Patient surveys can be conducted in person or remotely (electronically or by phone) and can be used to collect patient-relevant data on aspects such as adherence, preferences, functional status and quality of care. For example, the VISION 2020 UK Eye Survey aims to find out about the eye health of 250,000 people living in the UK.21 While patient surveys and questionnaires are able to collect information on outcomes rarely reported in other studies, limitations include introduction of subjectivity on outcome reporting, the potential for survey wording to influence answers, and recall bias.5
The increasing importance of RWE in clinical decision-making means that it is important for practising ophthalmologists to be able to easily evaluate the quality of published RWE and the applicability of findings to clinical practice. In order to do this, simple tools are required to facilitate critical evaluation of published RWE, considering important factors including the data source, study design and analyses in relation to the research question.5
Some resources are available to aid practising ophthalmologists in their evaluation of the quality of RWE. For example, the International Consortium for Health Outcomes Measurement (ICHOM) has defined a minimum set of standardised and patient-oriented outcome measures that should be collected and reported as RWD on macular degeneration. These include patient baseline status, clinical outcomes, patient treatment and management, patient safety, quality of life, and healthcare economics.22 The Good Research for Comparative Effectiveness (GRACE) principles can also be used to support clinicians, researchers, and decision-makers in evaluating the quality of observational comparative effectiveness studies (Figure 2).23 However, availability of a framework to facilitate the systematic assessment of quality and relevance of RWE concerning intravitreal anti-VEGF therapy, specifically, would be valuable. Inclusion of retinal disease-specific considerations, such as method of administration and injection clinic set-up, would help ophthalmologists to more easily and accurately assess the quality of the RWE relating to the use of anti-VEGFs.

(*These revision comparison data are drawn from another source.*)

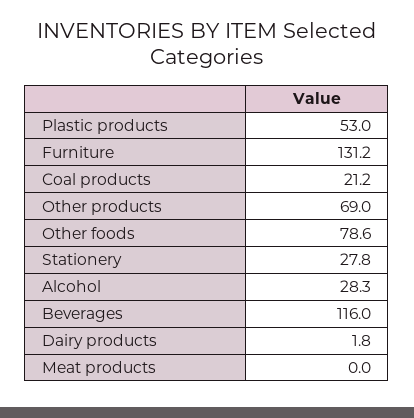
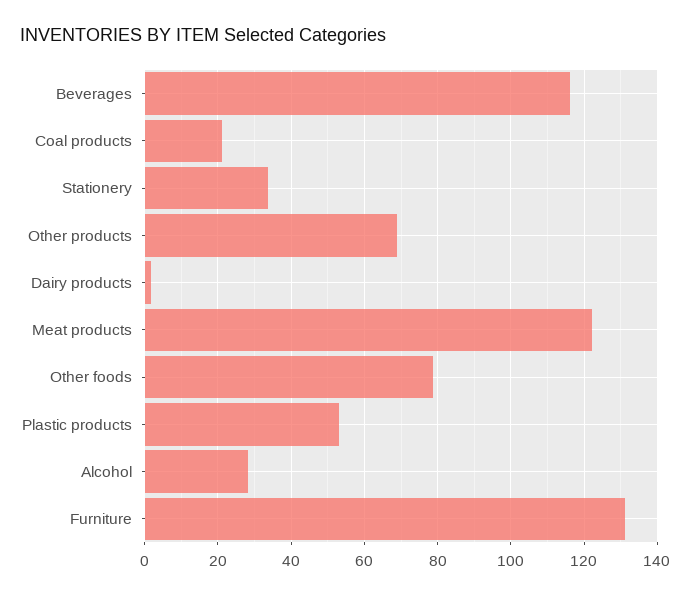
  {
    "Plastic products": 53,
    "Furniture": 131.2,
    "Coal products": 21.2,
    "Other products": 69,
    "Other foods": 78.6,
-   "Stationery": 27.8,
+   "Stationery": 34,
    "Alcohol": 28.3,
    "Beverages": 116,
    "Dairy products": 1.8,
-   "Meat products": 0
+   "Meat products": 122
  }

RWE can provide insights into key outcomes in retinal disease as experienced in every-day practice, including long- and short-term effects on vision, as well as patient-reported outcomes. In this way, findings from RWE can positively influence the treatment of retinal disease in clinical practice, for example by providing insights into optimising treatment adherence and injection frequency, to improve and preserve visual acuity.5 Critical evaluation of the method of RWD collection, the subsequent analysis and reporting, and the conclusions drawn are important to permit effective assessment of the quality of published RWE. This enables judgement of the relevance and applicability of RWE to clinical practice and supports confidence in translation of the findings from RWE into clinical practice, to optimise care for patients with nAMD.